Far be it from me to compare degrees and kinds of suffering in various  
parts of the world; each kind requires a different solution.  I was  
thinking my own story was one less of poverty than of social and  
cultural starvation--but that I had learned what a meaningful life  
might be through reading. I doubt whether the US is still the richest  
country in the world and its wealth has always been maldistributed  
anyway and is getting even more concentrated in the highest percentile  
than ever.  We are a democracy (with caveats) that suffers under  
various kinds of economic exclusion and political repression.

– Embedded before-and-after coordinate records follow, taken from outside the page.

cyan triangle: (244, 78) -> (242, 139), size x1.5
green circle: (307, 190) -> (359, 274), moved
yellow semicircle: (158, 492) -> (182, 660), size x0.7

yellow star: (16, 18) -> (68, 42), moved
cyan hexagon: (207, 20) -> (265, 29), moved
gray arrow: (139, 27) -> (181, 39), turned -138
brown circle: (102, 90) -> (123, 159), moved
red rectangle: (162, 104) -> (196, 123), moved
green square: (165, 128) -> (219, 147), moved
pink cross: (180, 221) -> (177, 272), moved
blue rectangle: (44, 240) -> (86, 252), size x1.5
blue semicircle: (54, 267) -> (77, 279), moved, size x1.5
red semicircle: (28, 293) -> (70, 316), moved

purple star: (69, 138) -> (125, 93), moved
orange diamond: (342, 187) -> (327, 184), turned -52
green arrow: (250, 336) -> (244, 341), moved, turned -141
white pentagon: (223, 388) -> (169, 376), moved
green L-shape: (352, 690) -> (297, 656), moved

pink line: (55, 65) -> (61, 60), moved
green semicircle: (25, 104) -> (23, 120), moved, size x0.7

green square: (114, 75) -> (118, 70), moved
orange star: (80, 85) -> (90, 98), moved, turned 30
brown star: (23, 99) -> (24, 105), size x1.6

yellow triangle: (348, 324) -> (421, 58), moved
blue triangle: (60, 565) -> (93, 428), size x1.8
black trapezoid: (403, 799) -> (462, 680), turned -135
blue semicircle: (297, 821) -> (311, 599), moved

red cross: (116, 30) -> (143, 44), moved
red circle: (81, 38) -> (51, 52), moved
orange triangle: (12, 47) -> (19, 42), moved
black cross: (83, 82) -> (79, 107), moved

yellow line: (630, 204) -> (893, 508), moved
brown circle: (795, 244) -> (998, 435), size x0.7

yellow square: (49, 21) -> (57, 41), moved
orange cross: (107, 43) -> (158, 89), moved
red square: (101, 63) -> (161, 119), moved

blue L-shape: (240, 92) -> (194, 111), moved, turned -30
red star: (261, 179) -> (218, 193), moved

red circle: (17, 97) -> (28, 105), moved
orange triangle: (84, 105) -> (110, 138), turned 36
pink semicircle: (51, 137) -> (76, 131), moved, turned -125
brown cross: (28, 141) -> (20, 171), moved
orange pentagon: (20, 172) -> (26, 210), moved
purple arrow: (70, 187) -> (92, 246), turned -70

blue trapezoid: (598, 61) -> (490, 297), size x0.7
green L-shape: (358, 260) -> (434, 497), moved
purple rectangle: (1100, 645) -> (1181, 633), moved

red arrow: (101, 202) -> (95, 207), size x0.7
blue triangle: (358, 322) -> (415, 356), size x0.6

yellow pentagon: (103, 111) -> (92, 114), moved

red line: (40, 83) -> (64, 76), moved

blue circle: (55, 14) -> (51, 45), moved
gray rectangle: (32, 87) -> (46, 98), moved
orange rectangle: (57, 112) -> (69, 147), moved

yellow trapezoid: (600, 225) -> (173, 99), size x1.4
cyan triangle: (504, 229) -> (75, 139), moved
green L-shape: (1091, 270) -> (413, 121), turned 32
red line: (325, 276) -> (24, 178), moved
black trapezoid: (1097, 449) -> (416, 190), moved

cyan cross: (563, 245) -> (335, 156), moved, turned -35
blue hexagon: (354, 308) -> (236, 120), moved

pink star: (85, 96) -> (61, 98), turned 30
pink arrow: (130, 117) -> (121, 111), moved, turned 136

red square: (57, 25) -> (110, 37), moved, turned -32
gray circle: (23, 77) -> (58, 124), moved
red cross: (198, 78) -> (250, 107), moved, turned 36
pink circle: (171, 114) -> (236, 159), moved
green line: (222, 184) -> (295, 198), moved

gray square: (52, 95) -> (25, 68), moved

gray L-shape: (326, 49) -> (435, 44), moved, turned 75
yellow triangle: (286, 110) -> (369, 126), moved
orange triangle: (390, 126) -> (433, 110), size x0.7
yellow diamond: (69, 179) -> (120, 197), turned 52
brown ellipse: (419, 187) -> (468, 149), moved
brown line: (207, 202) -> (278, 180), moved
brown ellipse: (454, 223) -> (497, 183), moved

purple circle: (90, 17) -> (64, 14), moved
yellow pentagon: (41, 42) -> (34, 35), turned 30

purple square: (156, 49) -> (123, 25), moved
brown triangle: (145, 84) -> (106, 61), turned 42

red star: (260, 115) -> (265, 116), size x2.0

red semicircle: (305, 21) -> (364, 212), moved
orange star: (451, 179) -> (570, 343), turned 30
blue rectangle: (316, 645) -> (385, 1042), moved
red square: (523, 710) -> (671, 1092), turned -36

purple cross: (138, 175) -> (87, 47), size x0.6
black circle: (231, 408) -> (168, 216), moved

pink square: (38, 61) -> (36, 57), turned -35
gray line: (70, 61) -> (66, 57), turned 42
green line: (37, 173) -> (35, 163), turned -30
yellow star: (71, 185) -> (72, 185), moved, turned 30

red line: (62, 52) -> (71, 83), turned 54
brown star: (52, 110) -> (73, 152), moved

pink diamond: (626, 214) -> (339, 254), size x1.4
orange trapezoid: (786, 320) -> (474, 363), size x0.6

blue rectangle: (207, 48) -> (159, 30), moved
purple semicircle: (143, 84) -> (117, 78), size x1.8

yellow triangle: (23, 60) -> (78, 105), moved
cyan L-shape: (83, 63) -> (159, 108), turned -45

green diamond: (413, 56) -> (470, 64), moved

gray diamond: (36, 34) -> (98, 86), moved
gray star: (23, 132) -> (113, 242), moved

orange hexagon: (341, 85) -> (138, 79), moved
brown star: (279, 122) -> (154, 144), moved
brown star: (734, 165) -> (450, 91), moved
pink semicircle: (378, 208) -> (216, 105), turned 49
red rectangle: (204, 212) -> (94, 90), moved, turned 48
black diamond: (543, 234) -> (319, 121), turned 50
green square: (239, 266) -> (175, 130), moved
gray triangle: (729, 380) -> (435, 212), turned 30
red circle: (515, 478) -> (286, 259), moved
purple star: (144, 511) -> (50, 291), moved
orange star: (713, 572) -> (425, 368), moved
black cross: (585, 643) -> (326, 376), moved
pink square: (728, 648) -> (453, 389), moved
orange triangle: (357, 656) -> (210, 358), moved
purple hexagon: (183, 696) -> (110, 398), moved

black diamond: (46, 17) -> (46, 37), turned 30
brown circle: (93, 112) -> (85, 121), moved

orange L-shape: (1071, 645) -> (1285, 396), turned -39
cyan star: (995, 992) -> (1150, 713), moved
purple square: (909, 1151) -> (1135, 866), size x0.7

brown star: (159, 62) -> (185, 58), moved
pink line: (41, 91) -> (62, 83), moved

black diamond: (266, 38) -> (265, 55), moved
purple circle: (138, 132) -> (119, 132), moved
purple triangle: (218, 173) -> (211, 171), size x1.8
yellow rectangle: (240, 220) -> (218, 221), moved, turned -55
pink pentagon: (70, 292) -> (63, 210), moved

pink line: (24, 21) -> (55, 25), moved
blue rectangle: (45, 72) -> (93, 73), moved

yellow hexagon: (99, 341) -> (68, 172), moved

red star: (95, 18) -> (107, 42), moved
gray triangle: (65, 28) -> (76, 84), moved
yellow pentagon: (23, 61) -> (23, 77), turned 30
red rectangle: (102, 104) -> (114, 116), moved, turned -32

I never thought you were speaking for yourself only re student loans.   
I think student loans in the US are widely regarded as a scandal and  
there have been some thoughtful political discussions on how to reform  
them.  Some ideas move away from the student loan per se in  
interesting ways. I was too lazy or incapable at that point to do the  
research on what, if anything has subsequently been achieved in this  
regard.  I have always thought many of my students were working way  
too hard to support themselves to really get the most out of their  
educations--and probably had onerous loans to pay back for the rest of  
their youth to boot.  I am completely on your page regarding this  
social problem.

You feel enslaved by the false promise of education in the US.   
Judging from the news reports, one source of the strength of the  
current chain of revolutions in the Middle East has to do with highly  
educated but unemployed youth cut off from a viable economic and  
social future by despotic and corrupt leadership.  In that context,  
being "overeducated" becomes a good thing since it not only creates  
contradicttions and discontent to the point of rage, but is a source  
of skills (such as social organizing and Twittering) and expectations  
that were used against oppressive and potentially genocidal  
governments.  I am thrilled at the bravery of these revolutions that  
also underline the ultimate value of an education.

Now, to repeat your question, what is being or can be done in regard  
to an unsustainable system of student loans?